Read-only research. Mutating tools are hard-blocked. Ask "plan a refactor" and the agent investigates without touching your filesystem. Review, then exit plan mode to execute.

02

Edit

Default mode. The agent calls tools freely for read-only work; mutating tools pause for your approval with a unified diff preview.

03

Auto

Autonomous execution. Every tool call is auto-approved. Use for trusted, well-scoped tasks.
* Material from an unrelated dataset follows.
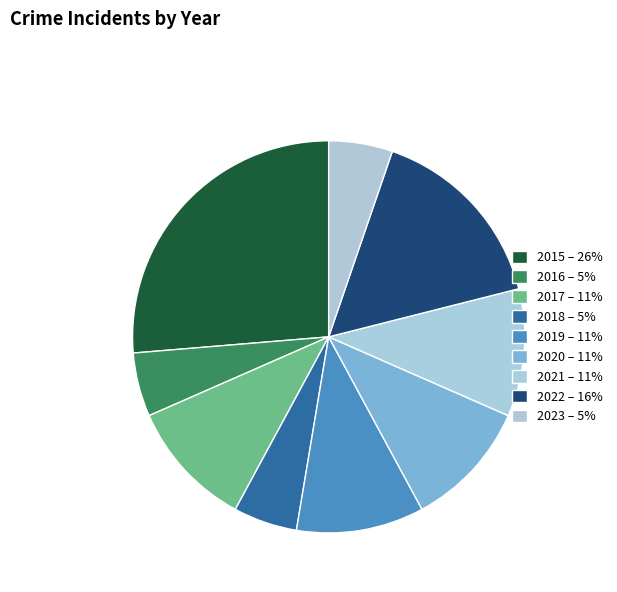

Is the sum of 2022 and 2021 greater than half?

No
The agent still warns before irreversible actions.

Get started

bash
# Install
npm install -g kimiflare

# Run — onboarding asks BYOK or Cloud
kimiflare

# Or start in Cloud mode directly
kimiflare --cloud

Or run without installing: npx kimiflare

bash
# Interactive TUI
kimiflare

# One-shot mode
kimiflare -p "summarize PLAN.md"

# Auto-approve for scripts
kimiflare -p "..." --dangerously-allow-all

# Override model
kimiflare --model @cf/moonshotai/kimi-k2.6

# Stream reasoning to stderr
kimiflare --reasoning

# Image understanding — reference images inline
kimiflare
kimiflare -p "explain this diagram.png"

Core tools

Tool Permission Description
read auto Read a text file (≤ 2MB) with optional line range
write prompt Create or overwrite a file. Shows a diff before approval
edit prompt Replace an exact substring. Fails unless unique match
bash prompt Run a shell command. Session-allow keyed by first token
glob auto Match files by pattern, sorted by mtime
grep auto Regex search. Uses ripgrep if available
web_fetch auto Fetch a URL, convert HTML → markdown (≤ 100KB)
web_search auto Search the web and return summarized results
github_read auto Read files and issues from public GitHub repos
browser_fetch auto Headless browser for JavaScript-rendered pages
tasks_set auto Publish a live task list for multi-step work

Plus LSP intelligence (hover, go-to-definition, references, diagnostics), cross-session memory (remember / recall / forget), and MCP extensibility for plugging in external tool servers.